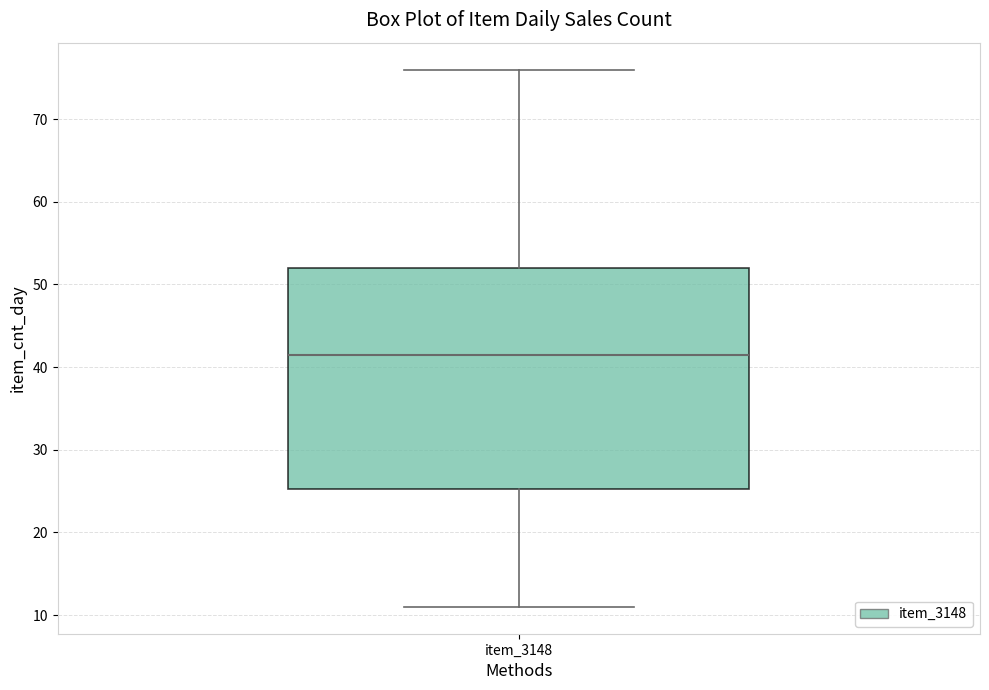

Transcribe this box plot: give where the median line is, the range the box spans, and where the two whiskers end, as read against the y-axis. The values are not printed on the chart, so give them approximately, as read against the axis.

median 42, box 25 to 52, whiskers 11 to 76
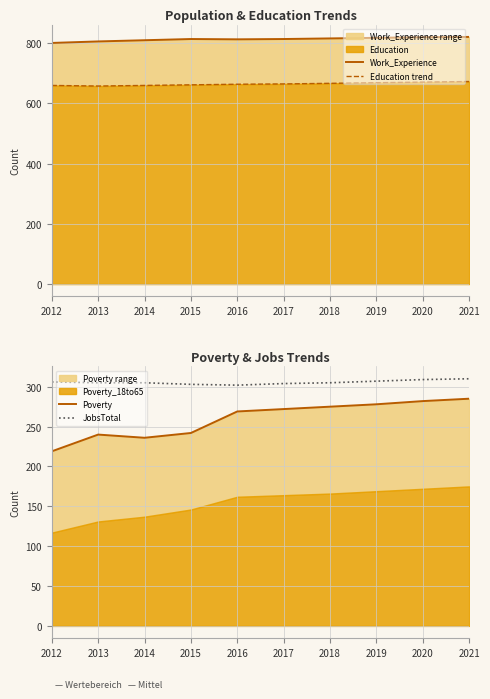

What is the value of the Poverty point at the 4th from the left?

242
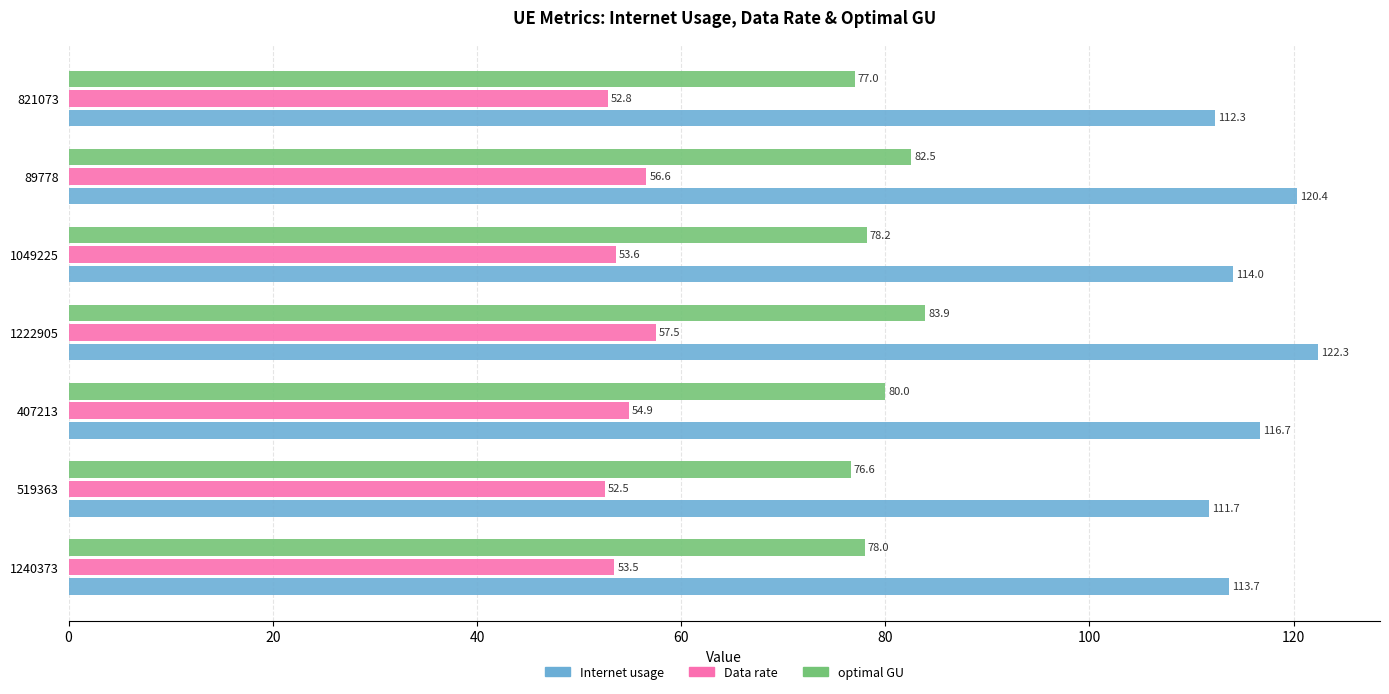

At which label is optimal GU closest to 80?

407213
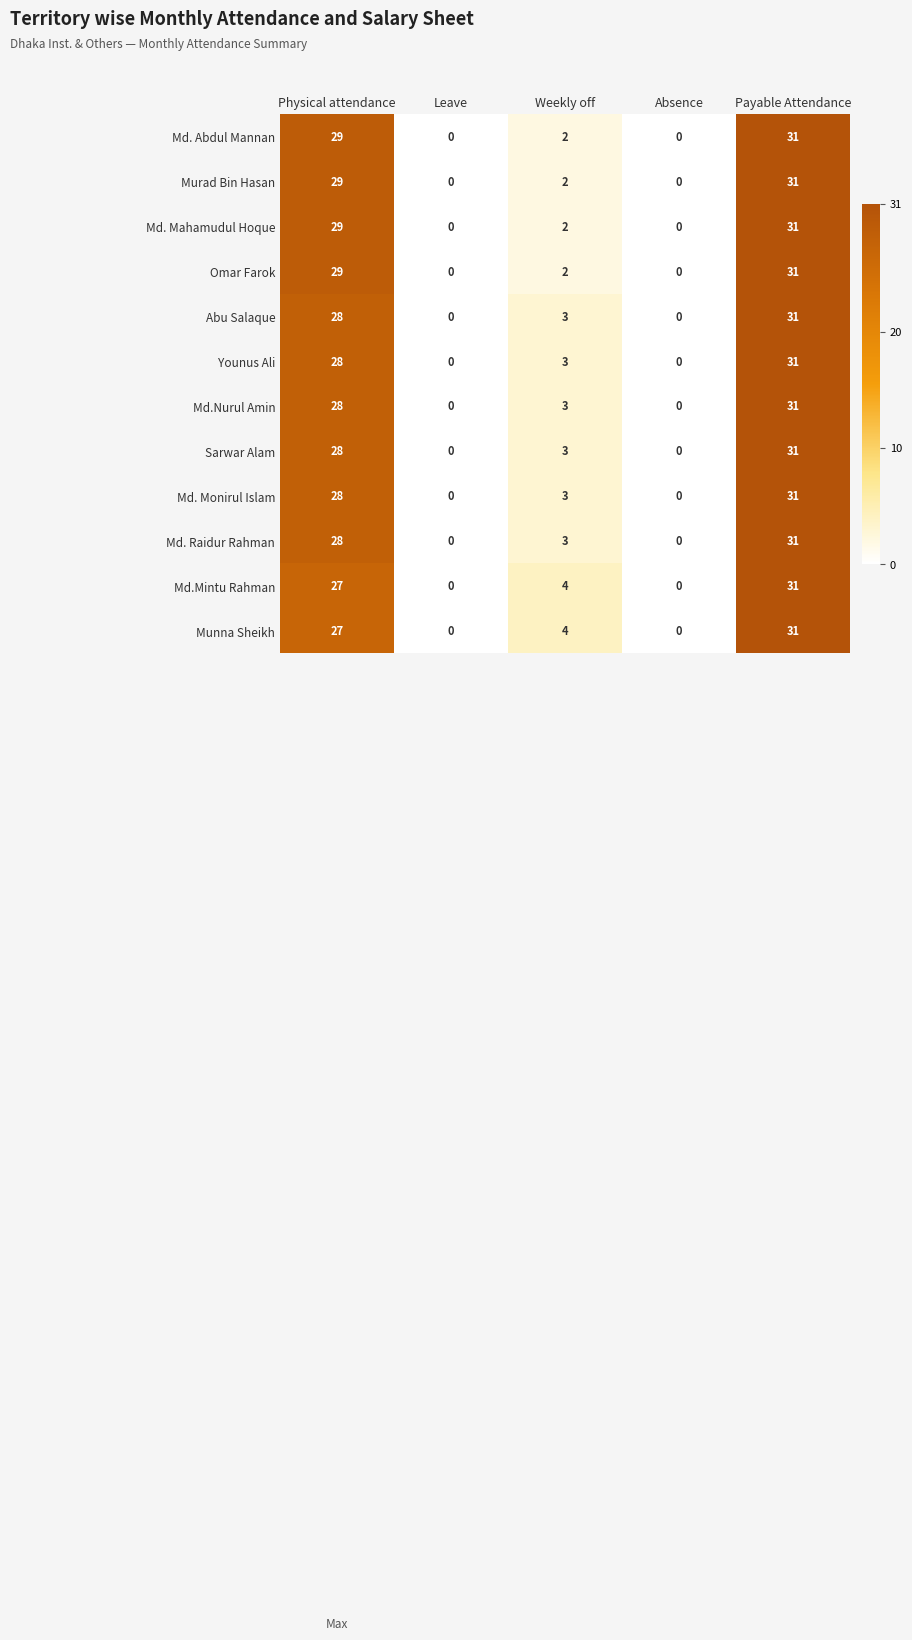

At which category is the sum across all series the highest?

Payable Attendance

...

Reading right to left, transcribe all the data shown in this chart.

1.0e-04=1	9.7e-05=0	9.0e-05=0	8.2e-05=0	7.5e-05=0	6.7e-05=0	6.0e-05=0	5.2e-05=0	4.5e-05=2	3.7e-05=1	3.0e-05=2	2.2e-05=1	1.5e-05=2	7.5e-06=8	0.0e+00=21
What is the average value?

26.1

- **Instructions for the task**
Please state how many lines in the items above contain the word "What". Case counts, so only matches with the same capitalization qualify. Reply with the number alone.

- **Result**
2